Mais de 36 mil pessoas cumprem prisão domiciliar no Brasil, segundo a Secretaria Nacional de Políticas Penais (Senappen). Entre elas, quase 34 mil utilizam tornozeleira eletrônica para monitoramento, enquanto pouco mais de 2,6 mil não contam com o dispositivo. A decisão de impor ou não o uso da tornozeleira cabe ao juiz responsável pelo caso.
No caso do ex-presidente Jair Bolsonaro, a medida foi determinada pelo ministro Alexandre de Moraes, do STF, após descumprimento de restrições anteriores. A prisão domiciliar é mais restritiva que o regime aberto e, em geral, é adotada como alternativa à prisão provisória ou por questões de saúde.
Como funciona a prisão domiciliar no Brasil
Segundo dados do Ministério da Justiça e Segurança Pública, há 235 mil pessoas detidas provisoriamente ou cumprindo pena fora de unidades prisionais. Destas, 32 mil estão em prisão domiciliar antes da condenação, como Jair Bolsonaro, e 4 mil já condenadas cumprem pena em casa, como Fernando Collor. Em 93% dos casos, a medida é acompanhada de tornozeleira eletrônica.
O advogado Gabriel Sampaio explica que a decisão sobre o uso da tornozeleira depende do juiz e do tipo de fiscalização desejada. “É uma questão de conveniência do juízo, que pode determinar ou não”, afirma. O dispositivo permite monitorar restrições, como a proibição de frequentar determinados locais.
A prisão domiciliar difere do regime aberto, pois exige que o indivíduo permaneça 24h em casa, sem possibilidade de sair para trabalhar ou estudar. Já no regime aberto, há permissão para atividades externas e comparecimento periódico ao juízo. Segundo a criminalista Carolina Gerassi, o regime aberto é o mais próximo da ressocialização, pois permite deslocamento para trabalho e estudo.
Alternativas como comparecimento mensal ao fórum, recolhimento noturno domiciliar e outras medidas restritivas também podem ser aplicadas, especialmente quando não há vagas em albergues de regime aberto.

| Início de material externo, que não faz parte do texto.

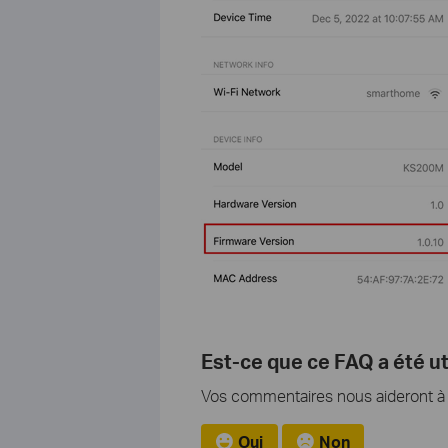
Est-ce que ce FAQ a été ut
Vos commentaires nous aideront à a
Oui
Non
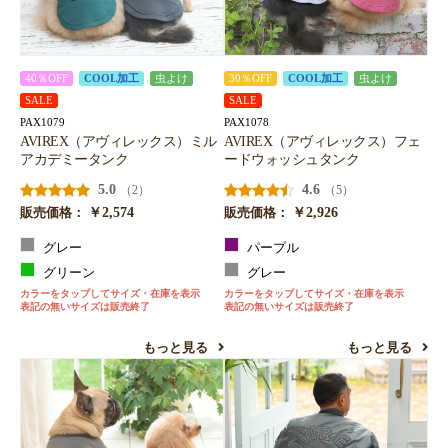
40％OFF
COOL加工
虫よけ
30％OFF
COOL加工
虫よけ
SALE
SALE
PAX1079
PAX1078
AVIREX（アヴィレックス）ミル
AVIREX（アヴィレックス）フェ
アカデミータンク
ードウォッシュタンク
5.0
4.6
（2）
（5）
￥2,574
￥2,926
販売価格：
販売価格：
グレー
パープル
グリーン
グレー
カラーをタップしてサイズ・在庫を表示
カラーをタップしてサイズ・在庫を表示
表記の無いサイズは販売終了
表記の無いサイズは販売終了
もっと見る
もっと見る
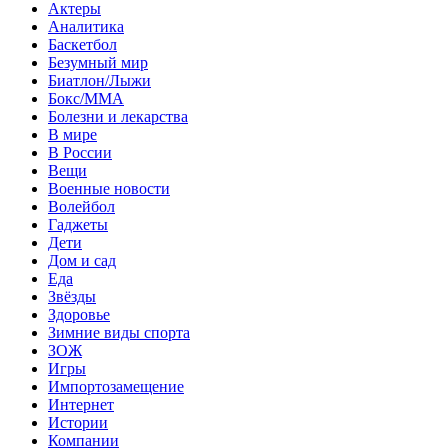
Актеры
Аналитика
Баскетбол
Безумный мир
Биатлон/Лыжи
Бокс/MMA
Болезни и лекарства
В мире
В России
Вещи
Военные новости
Волейбол
Гаджеты
Дети
Дом и сад
Еда
Звёзды
Здоровье
Зимние виды спорта
ЗОЖ
Игры
Импортозамещение
Интернет
Истории
Компании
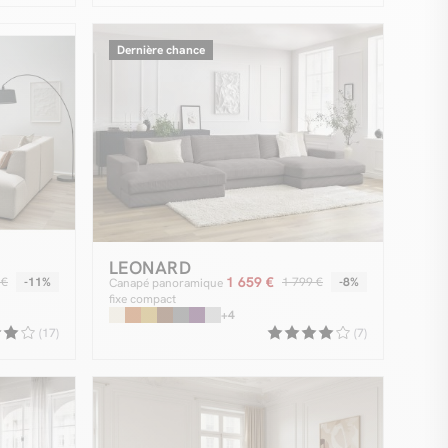
Dernière chance
LEONARD
1 659 €
 €
-11%
1 799 €
-8%
Canapé panoramique
fixe compact
LEONARD velours
+4
côtelé
(17)
(7)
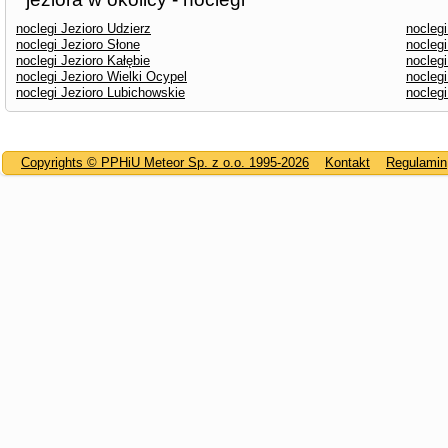
noclegi Jezioro Udzierz
nocleg
noclegi Jezioro Słone
noclegi
noclegi Jezioro Kałębie
nocleg
noclegi Jezioro Wielki Ocypel
noclegi
noclegi Jezioro Lubichowskie
noclegi
Copyrights © PPHiU Meteor Sp. z o.o. 1995-2026
Kontakt
Regulamin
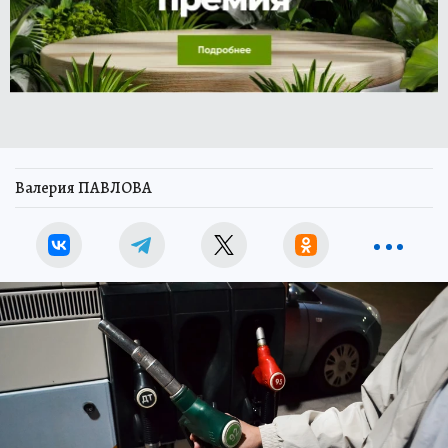
Валерия ПАВЛОВА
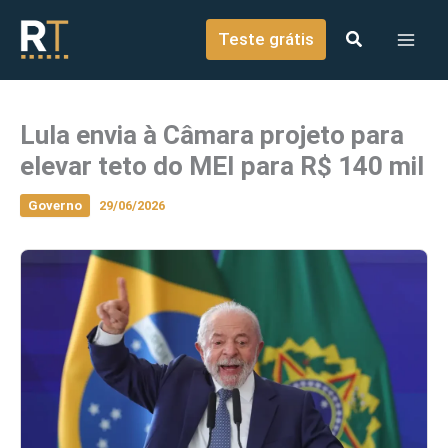
o
Ir para o conteúdo
conteúdo
Teste grátis
Lula envia à Câmara projeto para
elevar teto do MEI para R$ 140 mil
Governo
29/06/2026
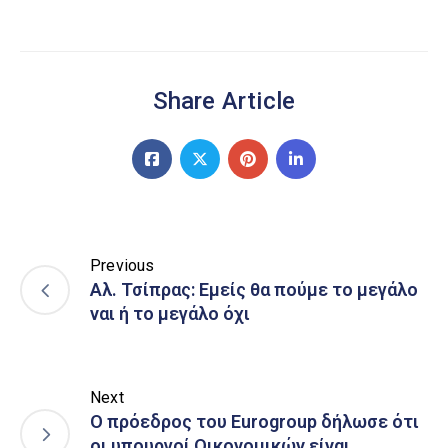
Share Article
Previous
Αλ. Τσίπρας: Εμείς θα πούμε το μεγάλο
ναι ή το μεγάλο όχι
Next
Ο πρόεδρος του Eurogroup δήλωσε ότι
οι υπουργοί Οικονομικών είναι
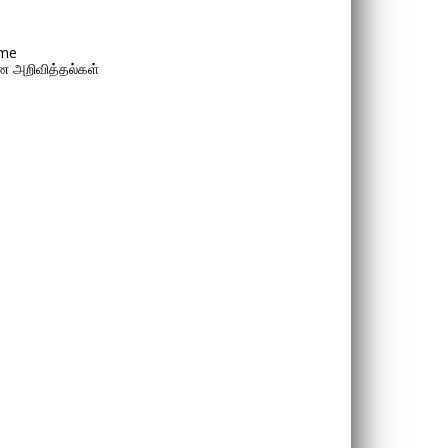
me
 அறிவித்தல்கள்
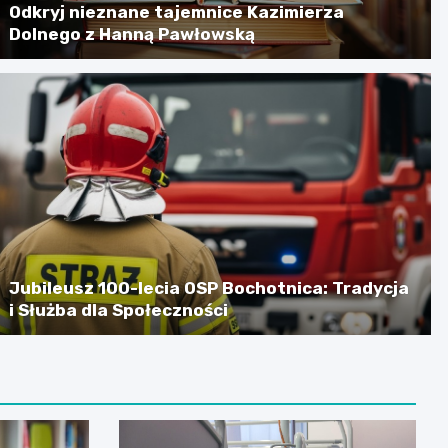
Odkryj nieznane tajemnice Kazimierza
Dolnego z Hanną Pawłowską
Jubileusz 100-lecia OSP Bochotnica: Tradycja
i Służba dla Społeczności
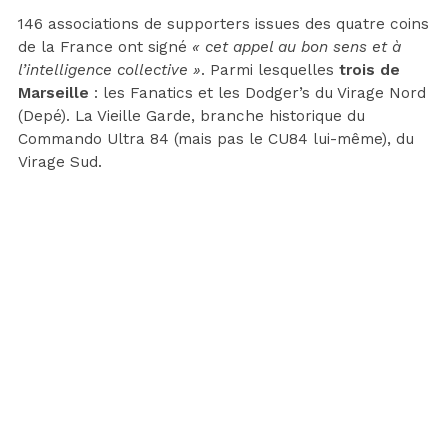
146 associations de supporters issues des quatre coins
de la France ont signé
« cet appel au bon sens et à
l’intelligence collective »
. Parmi lesquelles
trois de
Marseille
: les Fanatics et les Dodger’s du Virage Nord
(Depé). La Vieille Garde, branche historique du
Commando Ultra 84 (mais pas le CU84 lui-même), du
Virage Sud.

Casos notórios e critérios para concessão
No caso de Jair Bolsonaro, a prisão domiciliar foi decretada por Alexandre de Moraes após descumprimento de medidas cautelares, como o uso da tornozeleira. O ministro considerou que Bolsonaro atuou para instigar sanções dos EUA contra o Brasil e agravou a cautelar após o ex-presidente se comunicar com manifestantes e ter um vídeo compartilhado por seu filho, Flávio Bolsonaro.
Carolina Gerassi ressalta que a decisão beneficia o réu e contrasta com a aplicação rotineira de prisões preventivas, que contribuem para a superlotação carcerária, afetando principalmente pessoas negras, pardas e de baixa renda.
Antes da condenação, a prisão domiciliar é uma medida cautelar para garantir o andamento do processo, evitando fuga, contato com outros investigados ou ameaça a testemunhas. Segundo Gabriel Sampaio, a lei prevê o benefício para maiores de 80 anos, pessoas com doenças graves ou responsáveis por crianças pequenas, mas o rol não é excludente.
Após a condenação, a prisão domiciliar é mais restrita e geralmente relacionada a problemas de saúde, como no caso de Fernando Collor, que cumpre pena em casa devido à idade avançada e doenças graves. O advogado Augusto de Arruda Botelho explica que a medida é concedida quando o sistema penitenciário não oferece condições adequadas de tratamento.
Outras medidas cautelares incluem fiança, medidas protetivas, proibições de contato, restrição de saída da comarca, recolhimento domiciliar em horários específicos, suspensão de função pública, monitoramento eletrônico e internação provisória.